I think I too would find it concerning that he chose to live close to you. Where was he before? Why do you think he chose to live close to you? I can understand you feeling a bit nervous of his intentions.

But it's a fact he's going to be living near and it's good you're aware now and can put measures in place about how you want to handle it for your family. You can control this and absolutely not let him push you out. Keep a steady keel, ignore as much as you can and live your life for now, see how it pans out. It may not turn out as bad as you're thinking right now but at least you have the measure of him and can take appropriate precautions if he starts any shit.

Cherrysoup · 12/12/2025 17:04

How do you think he will be able to impact your children? Why would they have contact with him? I doubt he wants to be near you given how extreme he has become, although moving to your particular region is odd.

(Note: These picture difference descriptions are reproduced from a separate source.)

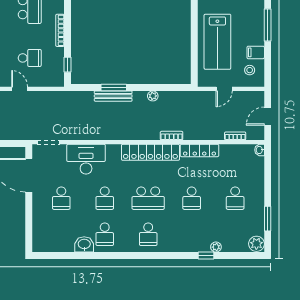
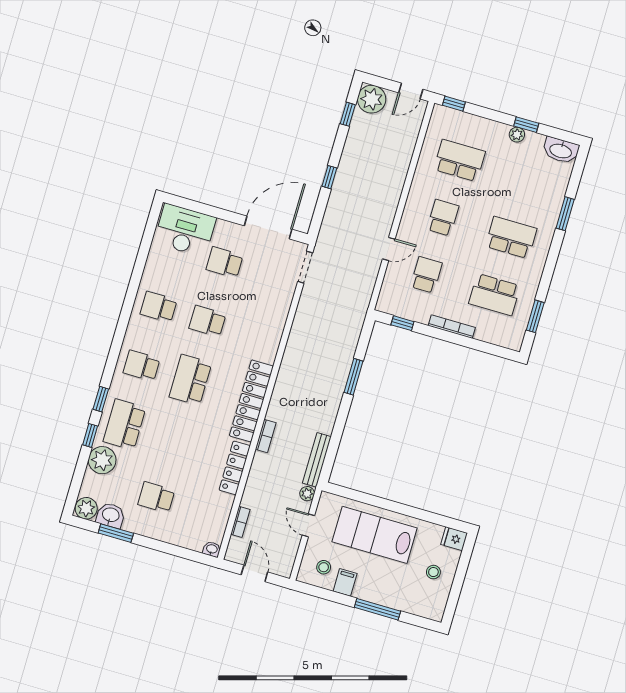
school desk: (30, 58) -> (426, 275), turned 180
bench: (113, 96) -> (317, 460), moved
plant: (153, 96) -> (307, 494), moved
desk: (86, 159) -> (185, 230), moved, turned -90
school desk: (192, 198) -> (125, 424), moved, width x1.85
washbasin: (84, 244) -> (111, 515), moved, turned -90
plant: (216, 247) -> (102, 460), width x1.88, depth x1.88
window: (179, 256) -> (101, 399), added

You don’t need tell anyone who he is to you. I must admit, I’d be very wary of anyone who converts to a religion when they haven’t previously demonstrated any interest.

nomas · 12/12/2025 17:13

User28884995 · 12/12/2025 16:31

Sorry this feels really inappropriate to say. I have not coerced someone to join a religion, said someone has to marry in be in the same room, not allow music etc. i am trying to get on with my life separately and he is imposing himself onto us when we have clearly wanted distance from him.

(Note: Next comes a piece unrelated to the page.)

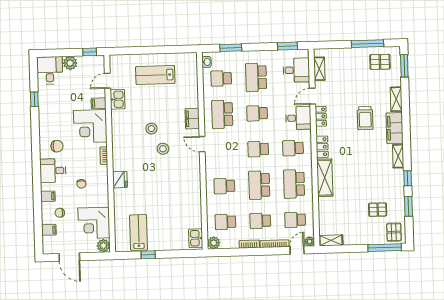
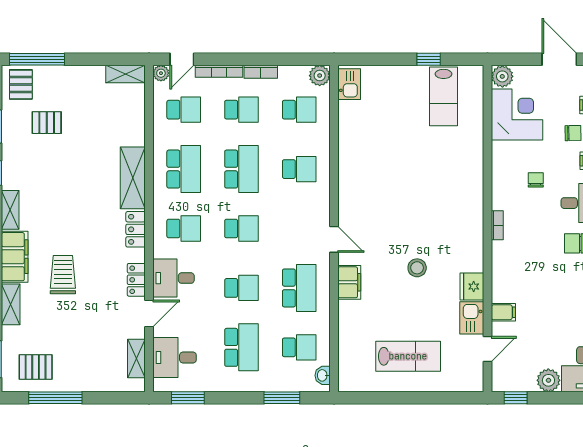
corner desk: (90, 126) -> (518, 275), removed
stool: (163, 149) -> (399, 234), removed
fridge: (120, 180) -> (472, 286), moved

IWe have explained to you on the basis why he can’t be alone with a woman in his home marriage but you continue to see it a a radical stance.

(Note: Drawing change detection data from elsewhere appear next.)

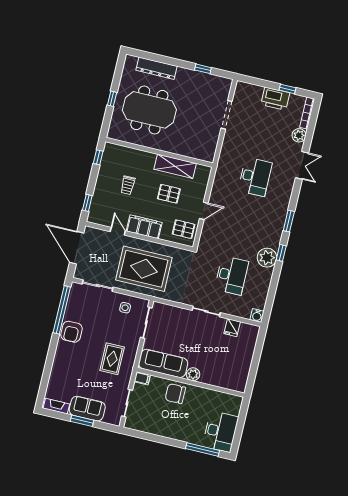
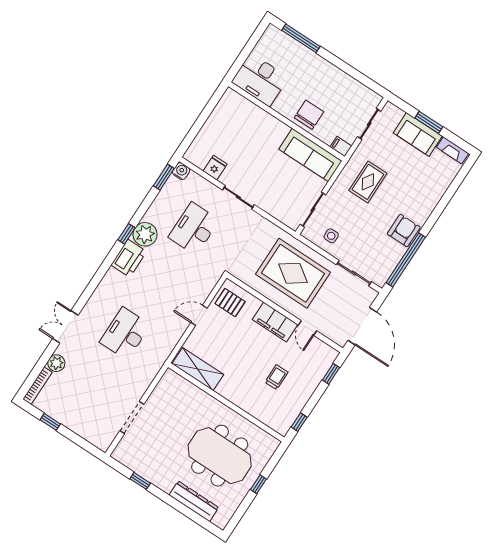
printer: (275, 99) -> (129, 258), moved, turned 90
shelving: (175, 166) -> (198, 369), moved
pallet: (169, 194) -> (232, 350), removed
window: (289, 221) -> (164, 177), moved
plant: (193, 374) -> (280, 130), removed
chair: (175, 394) -> (309, 115), turned -90
desk: (220, 432) -> (260, 80), moved, turned -90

I feel sorry for your brother, you are intolerant and judgemental.

User28884995 · 12/12/2025 17:16

nomas · 12/12/2025 17:13

IWe have explained to you on the basis why he can’t be alone with a woman in his home marriage but you continue to see it a a radical stance.

I feel sorry for your brother, you are intolerant and judgemental.

Sorry- do you think that for a man and woman to be in the same room they have to be married? I am hoping to understand I am understanding you correctly

OP posts:
User28884995 · 12/12/2025 17:18

User28884995 · 12/12/2025 17:16

Sorry- do you think that for a man and woman to be in the same room they have to be married? I am hoping to understand I am understanding you correctly

The girlfriend was messaging me scared saying she had no idea what to do and that he was behaving irrationally- this distress was reported to me by her and I can’t forget how he made her feel

OP posts:
RightSheSaid · 12/12/2025 17:25

Your SIL didn't have to marry him. She made a choice to marry him. She will have been asked if she marries him freely and without coercion both alone and in the presence of witnesses.

You need to separate your relationship with him and her relationship with him.

You still don't need to be involved with him if your values dont align. However, I think you need to focus on how he makes you feel instead of his relationship with someone else.